◆ **Data block**
----------------------------------------

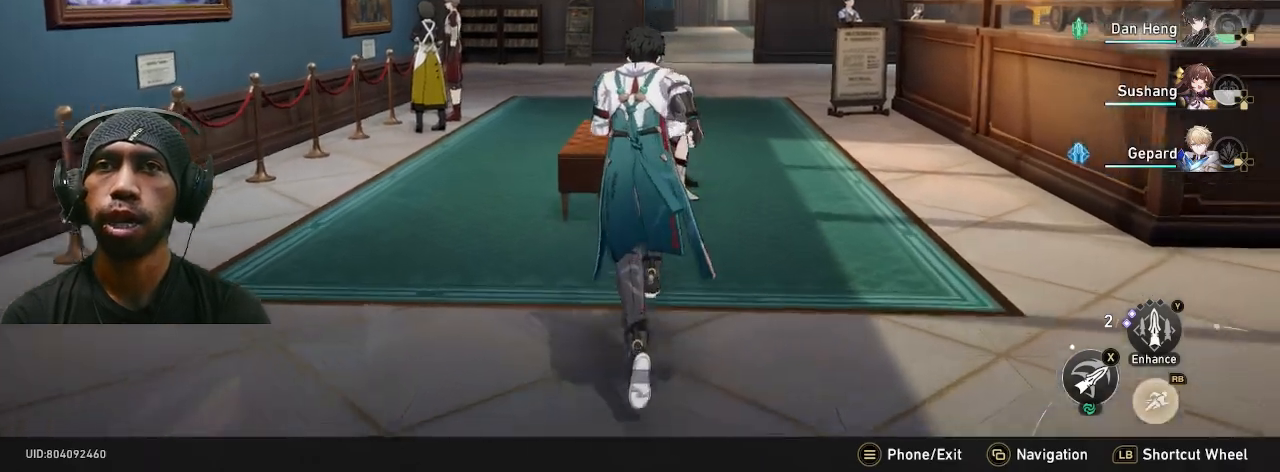
{"dt_ms": 500, "buttons": ["R2"], "left_stick": "up", "right_stick": "center", "button_events": []}
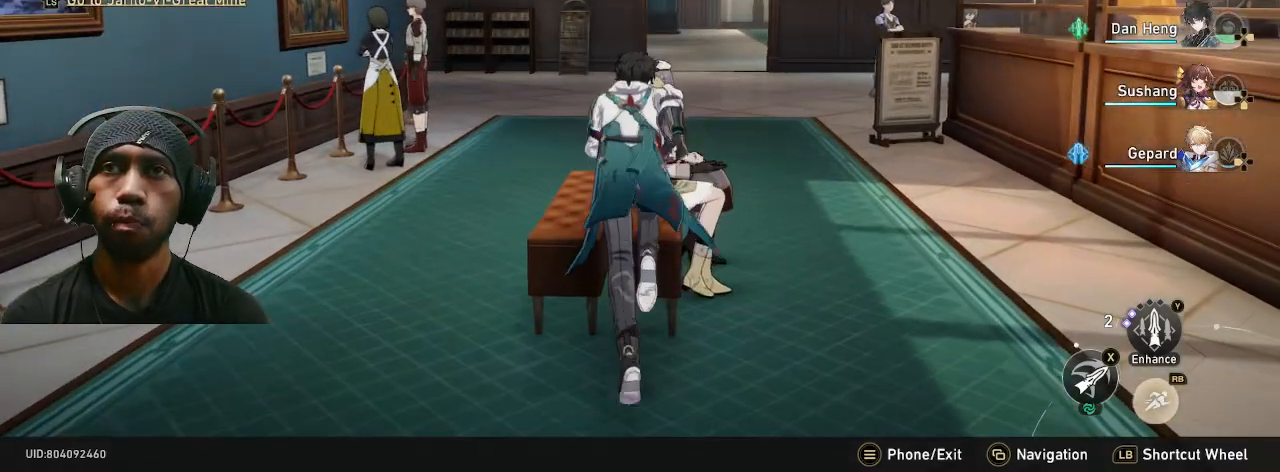
{"dt_ms": 500, "buttons": ["R2"], "left_stick": "up", "right_stick": "center", "button_events": []}
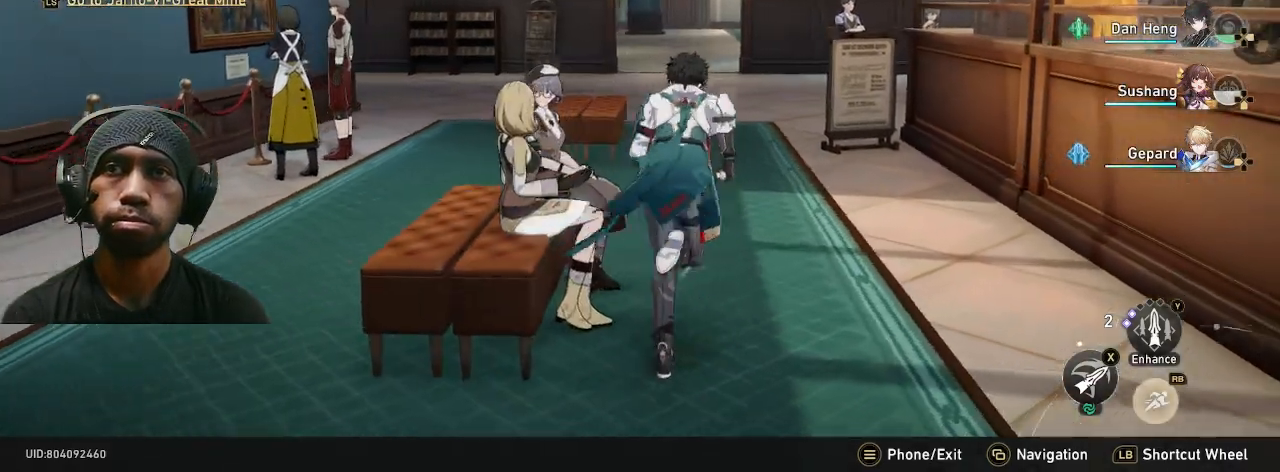
{"dt_ms": 500, "buttons": ["R2"], "left_stick": "up", "right_stick": "center", "button_events": []}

----------------------------------------

◆ **What is required**
Would you repeat the listing word for word and skip every picture?

◆ **Output of the exercise**
{"dt_ms": 500, "buttons": ["R2"], "left_stick": "up", "right_stick": "center", "button_events": []}
{"dt_ms": 500, "buttons": ["R2"], "left_stick": "up", "right_stick": "center", "button_events": []}
{"dt_ms": 500, "buttons": ["R2"], "left_stick": "up", "right_stick": "center", "button_events": []}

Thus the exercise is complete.